Breitbart reports that California Gov. Gavin Newsom (D) on Monday was forced to admit that the state’s renewable energy sources just aren’t getting the job done at the moment.
The status quo
Hundreds of thousands of people in northern and central California have been experiencing electricity blackouts since last Friday. This is the unfortunate part of this story as being without power, especially during the heatwave that the West Coast has been experiencing, is no joking matter.
Just about every other part of this story, however, is, for the level of incompetence on display is staggering.
California has been pursuing its own version of the Green New Deal. Included in it is the goal of completely replacing nonrenewable energy sources, namely fossil fuels, with renewable ones, particularly wind and solar power, by 2045.
The state has been rushing to enact this change, no doubt to demonstrate its enlightenment. That was until California recently came up against a cloudy day.
Time to “sober up”
Newsom on Monday was forced to admit that the recent blackouts were caused, at least in part, by an overreliance on renewable energy, which with recent weather conditions was simply not able to meet California’s energy demands.
On Friday, Newsom said that the state was 1,000 megawatts short, 450 on Saturday, and over 4,000 on Monday. On Sunday that state just about managed to get by.
Newsom attributed this to lack of wind and a lack of sunlight, including at night. “We failed to predict and plan these shortages,” Newsom said, accepting responsibility and promising to fix this problem so that “we never come back into this position again.”

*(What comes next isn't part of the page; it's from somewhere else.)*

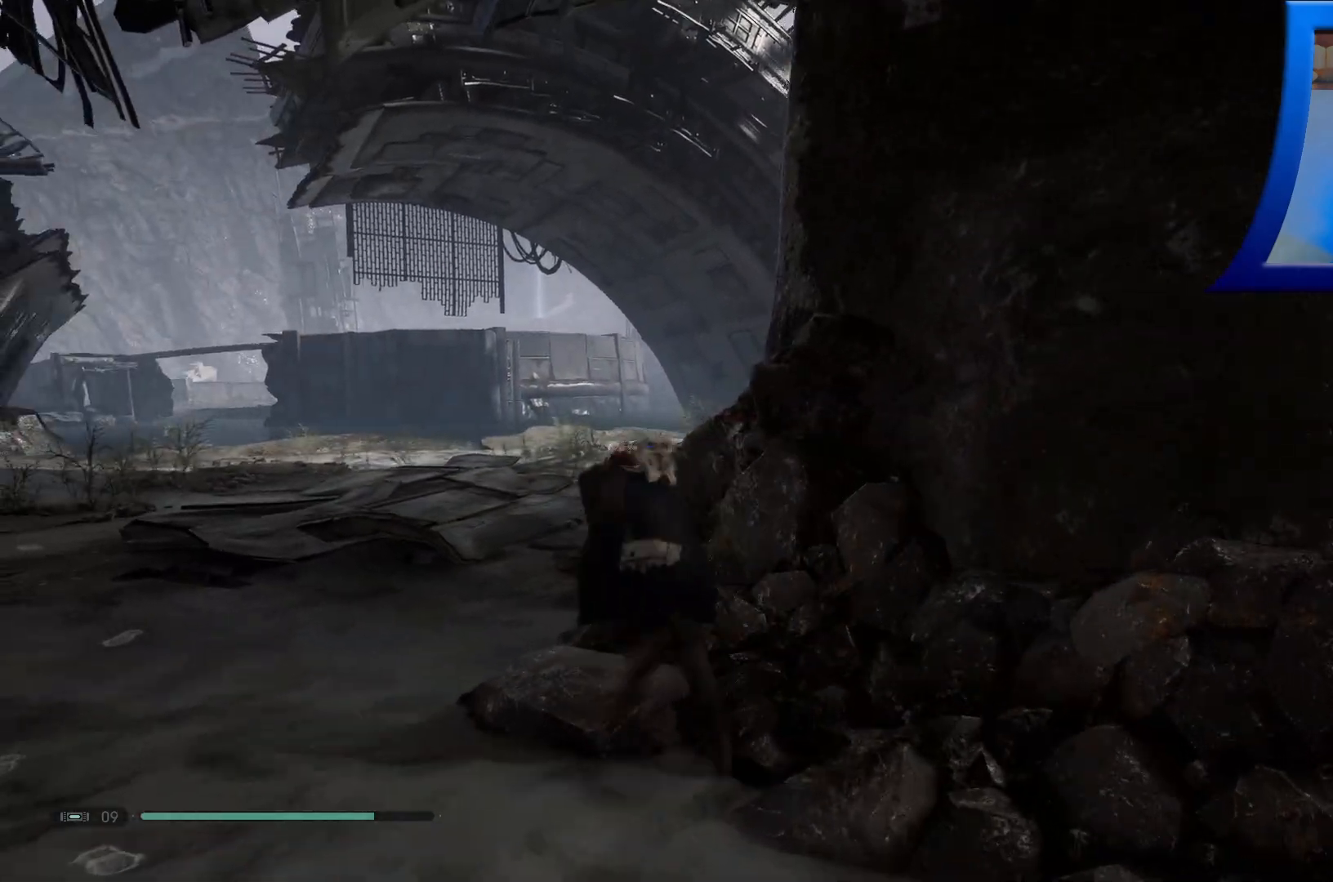
{"buttons": [], "left_stick": "up", "right_stick": "right", "events": [[367, "right_stick", "right"], [433, "left_stick", "up"]]}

Newsom also vowed to continue California’s transition to 100 percent renewable energy. He, however, stated that “we cannot sacrifice reliability as we move forward in this transition,” adding that a “more sober” forecast for solar energy is needed.
Reality check
The idea that California somehow “failed to predict” these problems is, of course, nonsense. There is no more basic criticism of wind energy than at times the wind might not blow, of solar energy, that at times the sun might not shine.
The real problem here is that the sort of idealism that prevails in California is blind to the realities of the world we live in. The result: hundreds of thousands of people – in the year 2020 – without power in record-breaking high temperatures for no other reason than that it was windless and cloudy.